I'm a noob and have some questions about viewing who accessed a file.

I found there are ways to see if a file was accessed (not modified/changed) through audit subsystem and inotify.

However, from what I have read online, according to here: http://www.cyberciti.biz/tips/linux-audit-files-to-see-who-made-changes-to-a-file.html

it says to 'watch/monitor' file, I have to set a watch by using command like:

# auditctl -w /etc/passwd -p war -k password-file

So if I create a new file or directory, do I have to use audit/inotify command to 'set' watch first to 'watch' who accessed the new file?

Also is there a way to know if a directory is being 'watched' through audit subsystem or inotify?
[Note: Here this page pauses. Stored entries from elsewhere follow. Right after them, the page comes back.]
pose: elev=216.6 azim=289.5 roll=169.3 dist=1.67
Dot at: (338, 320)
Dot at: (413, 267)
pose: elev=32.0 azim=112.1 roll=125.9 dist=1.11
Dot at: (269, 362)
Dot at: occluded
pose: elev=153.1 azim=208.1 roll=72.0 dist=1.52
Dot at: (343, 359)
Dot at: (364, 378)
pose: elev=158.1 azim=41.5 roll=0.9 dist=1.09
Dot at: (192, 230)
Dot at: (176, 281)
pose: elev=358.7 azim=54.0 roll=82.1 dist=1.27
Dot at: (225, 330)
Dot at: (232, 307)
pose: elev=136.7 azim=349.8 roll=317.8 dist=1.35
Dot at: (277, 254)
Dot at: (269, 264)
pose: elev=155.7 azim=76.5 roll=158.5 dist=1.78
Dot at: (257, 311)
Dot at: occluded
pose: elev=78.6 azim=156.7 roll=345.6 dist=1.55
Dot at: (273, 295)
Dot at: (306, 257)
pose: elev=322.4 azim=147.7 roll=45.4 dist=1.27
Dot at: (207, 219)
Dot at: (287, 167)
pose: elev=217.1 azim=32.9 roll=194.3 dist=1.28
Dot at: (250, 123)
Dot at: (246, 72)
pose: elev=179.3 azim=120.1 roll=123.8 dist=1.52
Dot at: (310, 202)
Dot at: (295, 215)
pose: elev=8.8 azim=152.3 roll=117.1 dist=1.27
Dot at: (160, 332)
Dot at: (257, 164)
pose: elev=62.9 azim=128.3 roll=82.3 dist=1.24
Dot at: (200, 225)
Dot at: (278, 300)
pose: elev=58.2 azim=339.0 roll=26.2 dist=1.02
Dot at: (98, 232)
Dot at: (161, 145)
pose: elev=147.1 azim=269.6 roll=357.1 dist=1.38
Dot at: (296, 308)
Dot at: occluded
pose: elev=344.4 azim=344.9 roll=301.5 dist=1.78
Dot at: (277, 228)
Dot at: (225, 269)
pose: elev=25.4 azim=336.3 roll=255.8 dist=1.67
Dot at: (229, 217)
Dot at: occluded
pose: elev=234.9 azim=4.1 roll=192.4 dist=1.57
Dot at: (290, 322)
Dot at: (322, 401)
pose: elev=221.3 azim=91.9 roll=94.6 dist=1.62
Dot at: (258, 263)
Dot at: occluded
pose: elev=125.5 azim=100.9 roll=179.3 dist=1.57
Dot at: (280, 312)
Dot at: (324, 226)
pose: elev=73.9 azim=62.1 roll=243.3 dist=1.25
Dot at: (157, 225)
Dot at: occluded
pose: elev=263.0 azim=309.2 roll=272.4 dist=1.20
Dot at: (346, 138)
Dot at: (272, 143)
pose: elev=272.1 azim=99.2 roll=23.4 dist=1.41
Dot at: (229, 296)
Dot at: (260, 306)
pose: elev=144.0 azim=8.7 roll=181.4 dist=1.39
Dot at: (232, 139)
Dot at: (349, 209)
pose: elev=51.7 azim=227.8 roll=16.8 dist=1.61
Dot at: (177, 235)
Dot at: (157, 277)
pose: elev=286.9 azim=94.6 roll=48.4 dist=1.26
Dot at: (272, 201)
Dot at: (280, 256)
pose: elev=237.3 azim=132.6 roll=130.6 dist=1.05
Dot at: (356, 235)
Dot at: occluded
How/where can I check the log of a file?


from further googling, I found this page saying: http://www.kernel.org/doc/man-pages/online/pages/man7/inotify.7.html

The inotify API provides no information about the user or process that triggered the inotify event.

So I guess this means that I cant figure out which user accessed a file? Only audit subsystem can be used to figure out who accessed a file?

1 Answer 1


This is a brute force approach but you could look through the user's .bash_history in their home directory. This will only store a certain amount of lines though.

This might work, I am not saying it will work:

This assumes that your home directories are in /home and that the user did not remove their bash history file or move their history file.

for i in `ls /home/` do 

    echo "CURRENT USER IS $i"
    grep <filename> /home/$i/.bash_history | less 


that should find any references to in the bash histories of the users on the hosts.

Then you could grep the output of last to see who was logged in around the time that the timestamp on the file you are inspecting changed. Look for times close to the time that the timestamp on the file says.

You will also want to look for references to the echo command or anything using redirection as the file could have been modified with a redirection i.e. echo "test" > file_I_should_not_edit or echo "foo" >> append_to_file_i_should_not_edit.

I wish I could tell you an exact answer for your problem.